GBC Ghana Online

Prioritizing mental health among KNUST students

By Akosua Frema Frempong and Faustina Siaw

The Kwame Nkrumah University of Science and Technology Counselling Centre is collaborating with Janssen Pharmaceutical Companies to prioritize the emotional, psychological and mental healthcare of students.

As part of the collaboration, the Counselling Centre is to launch a toll-free E-Counselling App to make it more accessible to students on campus.

The Head of the KNUST Counselling Centre, Mrs. Victoria De-graft Adjei announced that program is meant to address issues of mental Health among students in Kumasi.

The Resilient Minds Future Leaders Programme is being spearheaded by the Janssen Pharmaceutical Companies of Johnson and Johnson to build the emotional resilience of students to enable them to perform to their full capability. Through the Resilient Minds Future Leaders programme, Janssen Pharmaceutical Companies of Johnson and Johnson will build the capacity of healthcare professionals to effectively identify and provide timely support for mental health conditions.

The Product Specialist for Neuroscience at the Janssen Pharmaceutical Companies, Mr.
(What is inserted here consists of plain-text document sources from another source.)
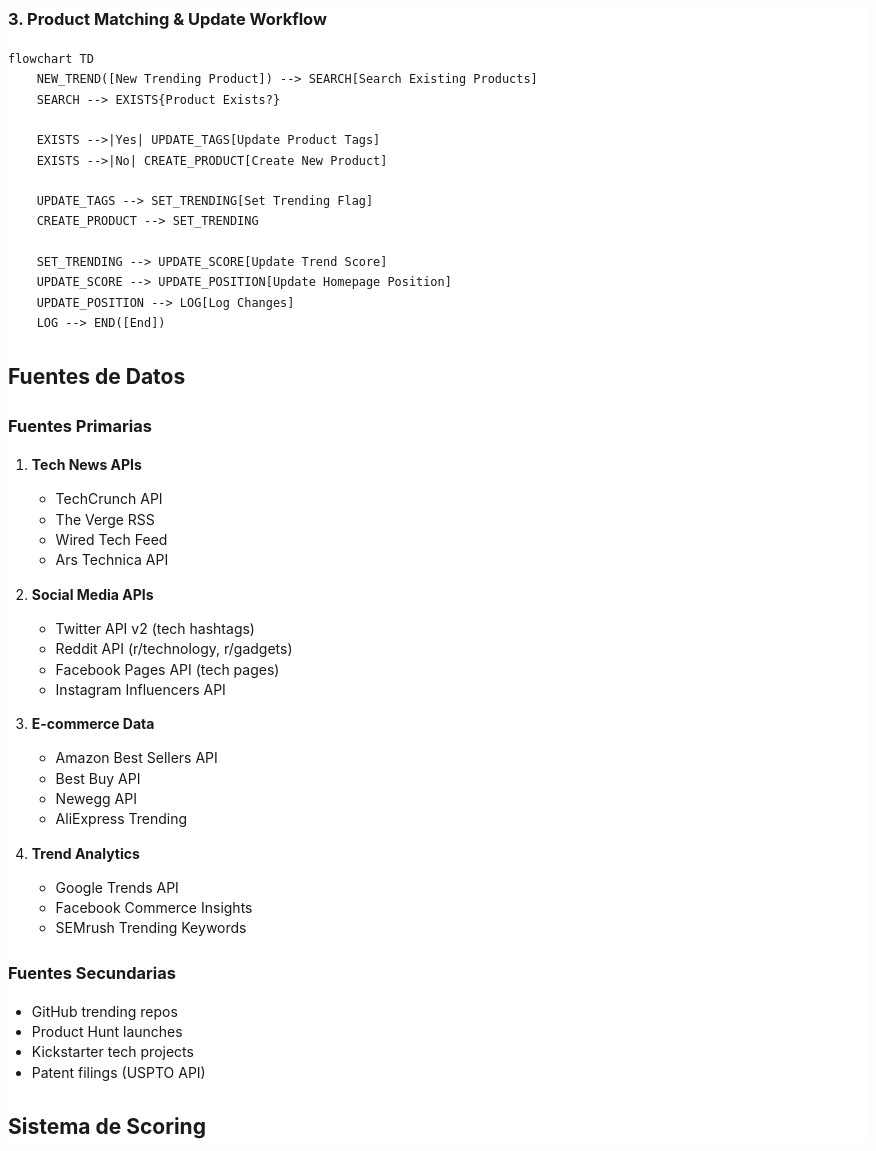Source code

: ### 3. Product Matching & Update Workflow

```mermaid
flowchart TD
    NEW_TREND([New Trending Product]) --> SEARCH[Search Existing Products]
    SEARCH --> EXISTS{Product Exists?}
    
    EXISTS -->|Yes| UPDATE_TAGS[Update Product Tags]
    EXISTS -->|No| CREATE_PRODUCT[Create New Product]
    
    UPDATE_TAGS --> SET_TRENDING[Set Trending Flag]
    CREATE_PRODUCT --> SET_TRENDING
    
    SET_TRENDING --> UPDATE_SCORE[Update Trend Score]
    UPDATE_SCORE --> UPDATE_POSITION[Update Homepage Position]
    UPDATE_POSITION --> LOG[Log Changes]
    LOG --> END([End])
```

## Fuentes de Datos

### Fuentes Primarias
1. **Tech News APIs**
   - TechCrunch API
   - The Verge RSS
   - Wired Tech Feed
   - Ars Technica API

2. **Social Media APIs**
   - Twitter API v2 (tech hashtags)
   - Reddit API (r/technology, r/gadgets)
   - Facebook Pages API (tech pages)
   - Instagram Influencers API

3. **E-commerce Data**
   - Amazon Best Sellers API
   - Best Buy API
   - Newegg API
   - AliExpress Trending

4. **Trend Analytics**
   - Google Trends API
   - Facebook Commerce Insights
   - SEMrush Trending Keywords

### Fuentes Secundarias
- GitHub trending repos
- Product Hunt launches
- Kickstarter tech projects
- Patent filings (USPTO API)

## Sistema de Scoring
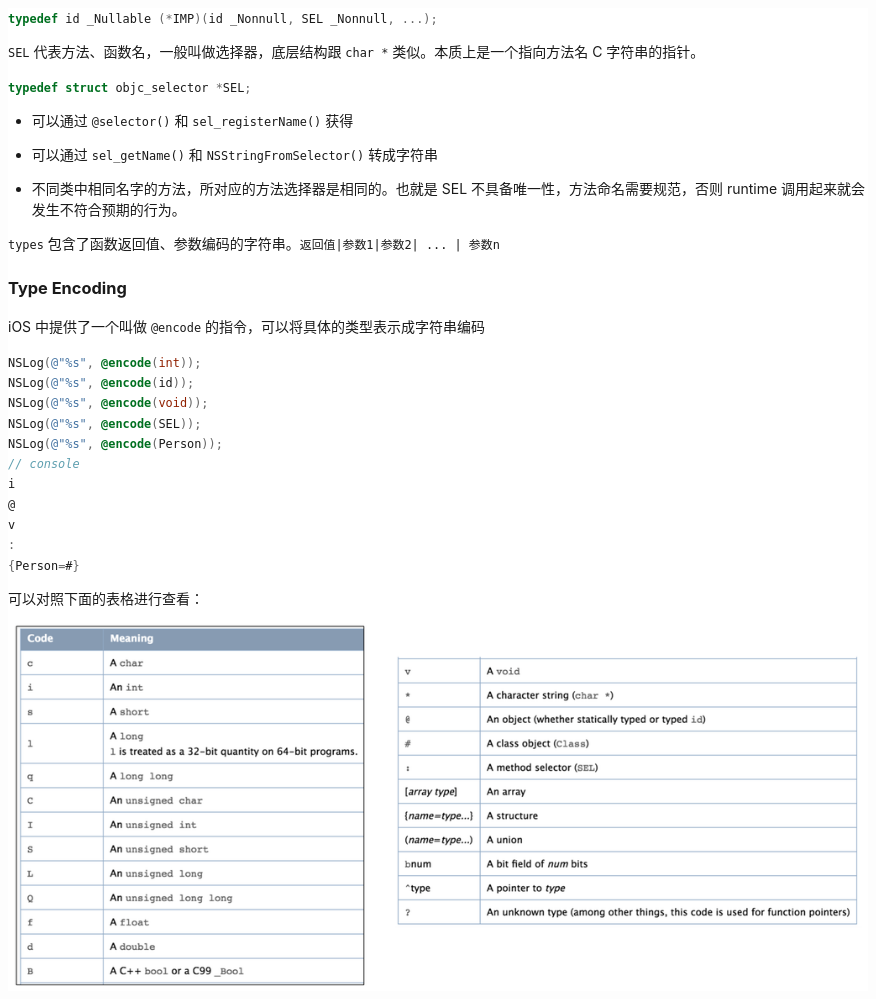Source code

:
 ```c
typedef id _Nullable (*IMP)(id _Nonnull, SEL _Nonnull, ...); 
```

`SEL` 代表方法、函数名，一般叫做选择器，底层结构跟 `char *` 类似。本质上是一个指向方法名 C 字符串的指针。

```c
typedef struct objc_selector *SEL;
```

- 可以通过 `@selector()` 和 `sel_registerName()` 获得

- 可以通过 `sel_getName()` 和 `NSStringFromSelector()` 转成字符串

- 不同类中相同名字的方法，所对应的方法选择器是相同的。也就是 SEL 不具备唯一性，方法命名需要规范，否则 runtime 调用起来就会发生不符合预期的行为。

`types` 包含了函数返回值、参数编码的字符串。`返回值|参数1|参数2| ... | 参数n`



### Type Encoding

iOS 中提供了一个叫做 `@encode` 的指令，可以将具体的类型表示成字符串编码

```objective-c
NSLog(@"%s", @encode(int));	
NSLog(@"%s", @encode(id));
NSLog(@"%s", @encode(void));
NSLog(@"%s", @encode(SEL));
NSLog(@"%s", @encode(Person));
// console
i
@
v
:
{Person=#}
```

可以对照下面的表格进行查看：

![](https://raw.githubusercontent.com/FantasticLBP/knowledge-kit/master/assets/runtime-method-encoding.png)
Emmanuel Asante Antwi said the ultimate goal of the programme is to reduce stigma, improve overall health and enhance the quality of life of students on campus.

“Through this programme Johnson and Johnson invaluable support to KNUST including capacity building for health care professionals and initiative to enhance early access to appropriate interventions and care for patients. Our Ultimate goal is to reduce stigma, improve overall health, and enhance the quality of life for all members of the university.

We are deeply grateful for this collaboration and partnership of KNUST in this endeavour. As we embark on this journey together, let us reaffirm our commitment to fostering a culture of understanding, compassion and support for mental health initiatives. By working hand in hand, we can empower future generations to lead healthier and more resilient lives” Mr Asante Antwi revealed.

Mrs Victoria Degraft Adjei

The Head of the KNUST Counselling Centre, Mrs. Victoria De-graft Adjei noted that annually, the Counselling Centre records more than two thousand cases of mental health challenges with varying conditions.

“We have what we call an Emotional Resilient podcast we do with the E-Learning centre where emotional resilient titbits are given to students weekly. Currently, we are working on finishing touches to the E-Counselling App, which very soon we will launch for every student to have access so, at the tip of your finger, you will get someone to help you. It is a toll-free App.

At the centre, we receive between 1800 and 2200 clients every year. Of this number, about 55 per cent are males while 45 per cent are females. Of this number too, 23 per cent go through psychological challenges including stress, depression and attempted suicide, Schizophrenia. We all have to accept that, we all go through mental challenges at a time depending on the issues. So the picture is that somebody at KNUST at a particular time or every day might be going through some challenges. Check your brother, be your brother’s keepers” she disclosed.

Prof. Sister Frances Emily Owusu Ansah

The Head of KNUST Department of Behavioural Sciences, Professor Sister Frances Emily Owusu Ansah expressed serious concern about the high prevalence of mental health among the youth.

“According to the WHO, there is quite a bit of percentage about 13 per cent of Ghanaians suffers from mental health issues. Mental health issues from mild to severe forms are more prevalent among the youth. So the youth is a critical group because 75 percent of youth report for the first time experiencing any form of mental health conditions such as depression, anxiety and other less serious mental health conditions. But with timely diagnosis and appropriate intervention, these can be treated and the persons who suffer them can be helped to leave a fulfilling life,” she indicated.

Mental health is not the absence of disease but a comprehensive well-being that encompasses all forms of well-being.